PROVIDED RECORDS »

_ _ _

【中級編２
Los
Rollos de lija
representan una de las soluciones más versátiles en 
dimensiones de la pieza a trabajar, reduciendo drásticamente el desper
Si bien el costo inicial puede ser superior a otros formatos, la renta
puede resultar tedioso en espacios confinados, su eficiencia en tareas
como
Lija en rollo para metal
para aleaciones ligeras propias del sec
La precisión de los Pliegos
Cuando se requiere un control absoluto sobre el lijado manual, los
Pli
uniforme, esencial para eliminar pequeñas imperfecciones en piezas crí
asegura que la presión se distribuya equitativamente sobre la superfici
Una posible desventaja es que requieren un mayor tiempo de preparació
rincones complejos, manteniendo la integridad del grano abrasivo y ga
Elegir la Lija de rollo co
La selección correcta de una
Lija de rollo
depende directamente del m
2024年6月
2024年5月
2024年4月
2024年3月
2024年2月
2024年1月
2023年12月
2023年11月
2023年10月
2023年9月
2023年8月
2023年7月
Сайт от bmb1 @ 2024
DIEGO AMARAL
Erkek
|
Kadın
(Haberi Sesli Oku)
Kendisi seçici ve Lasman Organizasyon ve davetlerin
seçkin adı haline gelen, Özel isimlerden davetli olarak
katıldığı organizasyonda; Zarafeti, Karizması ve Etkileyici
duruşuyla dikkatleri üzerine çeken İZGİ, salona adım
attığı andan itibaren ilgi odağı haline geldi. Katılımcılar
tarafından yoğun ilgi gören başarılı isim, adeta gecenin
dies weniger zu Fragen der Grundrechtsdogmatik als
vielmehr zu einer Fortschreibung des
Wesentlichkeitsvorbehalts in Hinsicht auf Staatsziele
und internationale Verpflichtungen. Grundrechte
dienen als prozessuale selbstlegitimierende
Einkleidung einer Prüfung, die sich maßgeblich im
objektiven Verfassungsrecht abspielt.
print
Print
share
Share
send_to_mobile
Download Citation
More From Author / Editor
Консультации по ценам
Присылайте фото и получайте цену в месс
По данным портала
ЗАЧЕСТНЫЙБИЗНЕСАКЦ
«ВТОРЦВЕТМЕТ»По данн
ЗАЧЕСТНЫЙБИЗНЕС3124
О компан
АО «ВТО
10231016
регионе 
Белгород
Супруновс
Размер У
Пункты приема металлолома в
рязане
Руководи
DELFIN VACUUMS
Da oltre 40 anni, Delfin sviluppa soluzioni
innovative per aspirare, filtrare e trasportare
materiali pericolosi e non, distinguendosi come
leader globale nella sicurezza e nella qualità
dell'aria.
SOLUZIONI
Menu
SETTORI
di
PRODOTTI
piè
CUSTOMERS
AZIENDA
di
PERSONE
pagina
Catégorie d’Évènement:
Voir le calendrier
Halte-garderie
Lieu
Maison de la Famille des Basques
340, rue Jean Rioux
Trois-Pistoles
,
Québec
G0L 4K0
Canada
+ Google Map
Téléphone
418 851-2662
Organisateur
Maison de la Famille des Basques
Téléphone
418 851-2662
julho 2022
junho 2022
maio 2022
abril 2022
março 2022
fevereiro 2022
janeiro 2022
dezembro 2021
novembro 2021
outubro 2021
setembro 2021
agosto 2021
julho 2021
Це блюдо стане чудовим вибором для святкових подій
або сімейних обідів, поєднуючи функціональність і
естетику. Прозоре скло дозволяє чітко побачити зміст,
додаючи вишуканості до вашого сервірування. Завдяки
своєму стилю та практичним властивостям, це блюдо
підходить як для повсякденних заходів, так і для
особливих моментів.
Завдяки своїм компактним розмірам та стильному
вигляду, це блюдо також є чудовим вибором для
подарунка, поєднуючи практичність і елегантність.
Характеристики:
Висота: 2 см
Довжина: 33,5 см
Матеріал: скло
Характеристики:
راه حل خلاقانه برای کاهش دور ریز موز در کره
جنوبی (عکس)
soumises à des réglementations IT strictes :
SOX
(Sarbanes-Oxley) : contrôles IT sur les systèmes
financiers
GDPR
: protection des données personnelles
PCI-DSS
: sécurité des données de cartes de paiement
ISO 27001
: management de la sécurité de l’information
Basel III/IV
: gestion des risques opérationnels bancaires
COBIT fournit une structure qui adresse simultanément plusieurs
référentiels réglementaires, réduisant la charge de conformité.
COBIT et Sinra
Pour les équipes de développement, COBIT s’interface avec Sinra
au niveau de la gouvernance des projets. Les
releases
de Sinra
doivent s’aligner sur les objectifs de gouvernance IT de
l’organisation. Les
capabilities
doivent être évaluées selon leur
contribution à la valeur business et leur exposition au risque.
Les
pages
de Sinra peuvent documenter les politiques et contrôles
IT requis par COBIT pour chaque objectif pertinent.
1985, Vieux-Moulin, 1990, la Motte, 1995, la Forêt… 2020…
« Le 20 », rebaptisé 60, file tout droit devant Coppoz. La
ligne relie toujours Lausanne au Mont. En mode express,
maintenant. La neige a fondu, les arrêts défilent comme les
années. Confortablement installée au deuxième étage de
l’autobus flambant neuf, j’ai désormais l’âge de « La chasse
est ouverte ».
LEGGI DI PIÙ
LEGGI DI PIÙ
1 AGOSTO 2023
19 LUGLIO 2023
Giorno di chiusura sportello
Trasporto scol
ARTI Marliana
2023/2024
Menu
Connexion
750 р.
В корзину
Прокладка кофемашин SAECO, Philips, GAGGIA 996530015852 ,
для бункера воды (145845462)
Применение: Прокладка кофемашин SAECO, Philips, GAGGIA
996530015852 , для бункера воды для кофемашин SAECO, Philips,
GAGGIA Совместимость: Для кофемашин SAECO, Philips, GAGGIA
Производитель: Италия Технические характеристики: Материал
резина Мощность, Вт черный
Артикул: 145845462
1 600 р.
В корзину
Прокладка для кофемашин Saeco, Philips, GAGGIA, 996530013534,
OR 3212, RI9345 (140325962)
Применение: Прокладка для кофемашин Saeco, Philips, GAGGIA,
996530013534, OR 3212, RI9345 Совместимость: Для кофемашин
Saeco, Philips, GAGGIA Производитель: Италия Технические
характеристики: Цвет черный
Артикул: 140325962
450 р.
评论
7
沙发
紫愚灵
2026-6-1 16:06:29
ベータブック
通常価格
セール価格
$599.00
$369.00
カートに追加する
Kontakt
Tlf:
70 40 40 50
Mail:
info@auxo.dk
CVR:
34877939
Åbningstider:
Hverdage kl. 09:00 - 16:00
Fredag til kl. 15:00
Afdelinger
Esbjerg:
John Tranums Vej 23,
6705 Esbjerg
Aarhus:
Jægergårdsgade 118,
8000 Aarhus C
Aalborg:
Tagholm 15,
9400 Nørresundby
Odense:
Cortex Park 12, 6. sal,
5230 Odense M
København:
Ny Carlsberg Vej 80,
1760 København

_ _ _

REQUIREMENT » Scan the entries above and show each line that contains the word "скло".

RESULT »
естетику. Прозоре скло дозволяє чітко побачити зміст,
Матеріал: скло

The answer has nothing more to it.